May 23, 2014

The Health Insurance Hurdle

Credit: stockimages
Back in the good old days, large employers used to offer health insurance to their retirees. Maybe you had to work a certain number of years or work to a certain age to qualify, but this retirement benefit made things pretty easy. You retired, you stayed on your employer’s health insurance until age 65, and then you hopped on Medicare. Easy peasy.

Unfortunately, as of 2012, only 25% of large employers still offered health insurance to retirees, and with the number of retirees growing and health care costs continuing to rise, I would expect that number to continue to decline. This leaves people hoping to retire before age 63.5 (most people can retire and stay on their employer’s health insurance for up to 18 months by signing up for COBRA) with a bit of a problem. How can you possibly retire early and have health insurance? This hurdle has kept many people working longer than they wanted in recent years, and for good reason. Buying a health insurance policy in your 50s or 60s can be very expensive, and if you have a condition such as diabetes or heart disease, or had a bout with an illness such as cancer, it could be downright impossible. As of January 1, 2014, the rules of the game changed.

(Now I’m about to wade into one of the most politically charged, hot-button issues for a minute, and regardless of how you feel about the Patient Protection and Affordable Care Act, I need you to stay with me. This post is about retiring early and having health insurance, NOT about a law that has done some good and some bad.)

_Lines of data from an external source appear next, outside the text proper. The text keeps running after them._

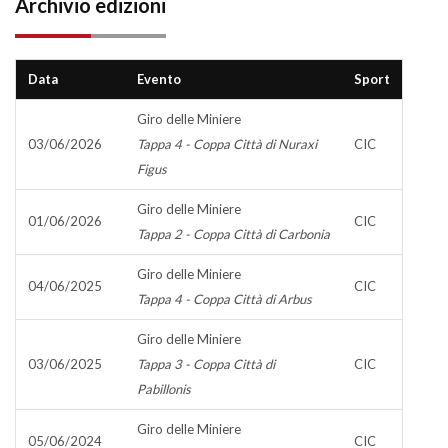
Archivio edizioni
Data
Evento
Sport
Giro delle Miniere
03/06/2026
Tappa 4 - Coppa Città di Nuraxi
CIC
Figus
Giro delle Miniere
01/06/2026
CIC
Tappa 2 - Coppa Città di Carbonia
Giro delle Miniere
04/06/2025
CIC
Tappa 4 - Coppa Città di Arbus
Giro delle Miniere
03/06/2025
Tappa 3 - Coppa Città di
CIC
Pabillonis
Giro delle Miniere
05/06/2024
CIC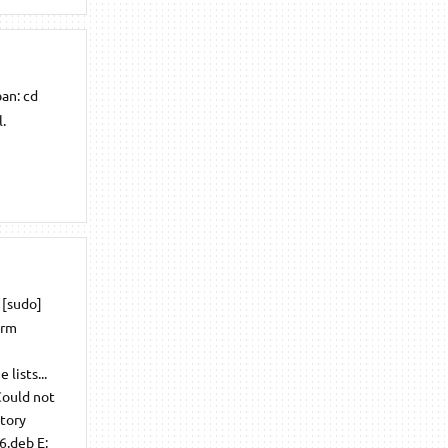
an: cd
.
 [sudo]
erm
lists...
Could not
ctory
6.deb E: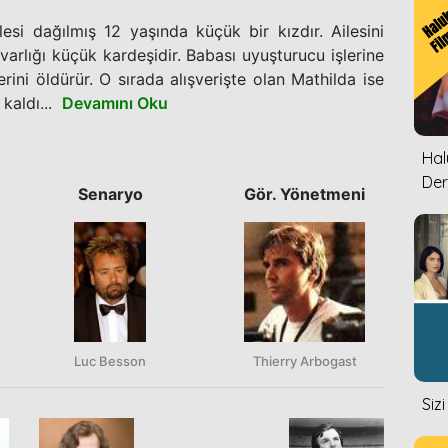
esi dağılmış 12 yaşında küçük bir kızdır. Ailesini
arlığı küçük kardeşidir. Babası uyuşturucu işlerine
rini öldürür. O sırada alışverişte olan Mathilda ise
kaldı...
Devamını Oku
Halu
Der
Senaryo
Gör. Yönetmeni
Luc Besson
Thierry Arbogast
Siz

You see, as part of the Patient Protection and Affordable Care Act, insurance companies cannot discriminate against early retirees who have pre-existing conditions such as diabetes, heart disease, or cancer. The newly created public insurance exchanges are also run like large company or group plans, so even though most early retirees are on the older end of the insurance pool of people, the inclusion of younger and statistically healthier people should theoretically lower the cost for an early retiree seeking health insurance. If the cost of buying a health insurance policy to bridge you from retirement to Medicare just became cheaper (some would argue about this), and your ability to buy a health insurance policy to bridge you from retirement to Medicare just became more possible (you can’t argue about this), then the health insurance hurdle to retiring early just got a lot lower!

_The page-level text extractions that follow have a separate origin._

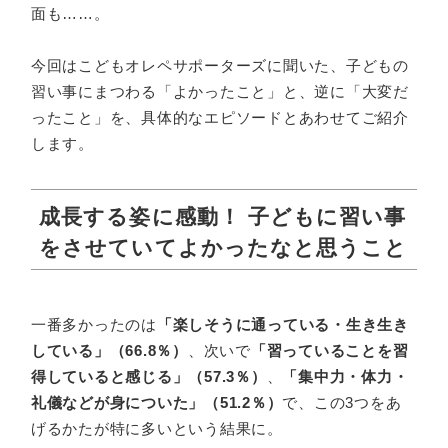
面も……。
今回はこどもオレペサポーターズに聞いた、子どもの
習い事にまつわる「よかったこと」と、逆に「大変だ
ったこと」を、具体的なエピソードとあわせてご紹介
します。
成長する姿に感動！ 子どもに習い事
をさせていてよかったなと思うこと
一番多かったのは
「楽しそうに通っている・生き生き
している」（66.8％）
、次いで
「習っていることを習
得していると感じる」（57.3％）
、
「集中力・体力・
礼儀などが身についた」（51.2％）
で、この3つをあ
げるかたが特に多いという結果に。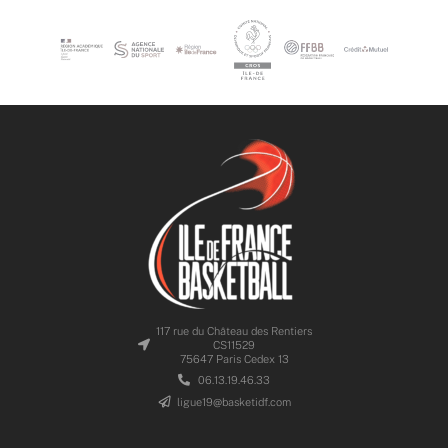
117 rue du Château des Rentiers
CS11529
75647 Paris Cedex 13
06.13.19.46.33
ligue19@basketidf.com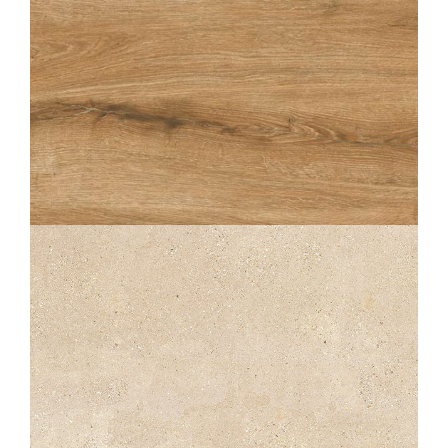
ABÉA
MIEL STRUCTURÉ ANTIDÉRAPANT
OUTDOOR PLUS 20MM
30X120
20X120
60X60
OTTO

If you are fortunate enough to work for a company that offers health insurance to retirees, you are very lucky. If you’re like most people and your employer does not offer health insurance to retirees, you need a game plan. Retiring without insurance is not a good option. One big medical problem might not kill you, but it could kill you and your family financially. 

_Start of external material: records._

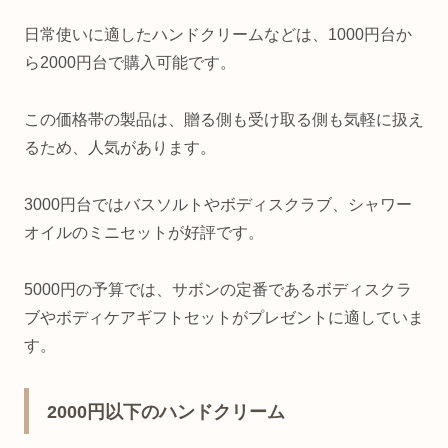
日常使いに適したハンドクリームなどは、1000円台か
ら2000円台で購入可能です。
この価格帯の製品は、贈る側も受け取る側も気軽に扱え
るため、人気があります。
3000円台ではバスソルトやボディスクラブ、シャワー
オイルのミニセットが好評です。
5000円の予算では、サボンの定番であるボディスクラ
ブやボディケアギフトセットがプレゼントに適していま
す。
2000円以下のハンドクリーム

Before you run through the halls naked or start singing that song in a staff meeting about your employer taking your job and… (putting it elsewhere), you need to have the health insurance hurdle figured out. Maybe you can jump on your younger and still-working spouse’s plan, maybe you’re pretty healthy and can find a good deal on a private policy, or maybe you’ll have to keep your fingers crossed and hop on, but you’ve at least got more options today than you did last year. Either way, if you want to successfully retire early, you need to take the time on the front end to figure out how you can best have health insurance between your retirement date (plus 18 months on your old employer’s health insurance through COBRA) and age 65 when Medicare kicks in, and you need to factor in the cost of that health insurance before you just sail away.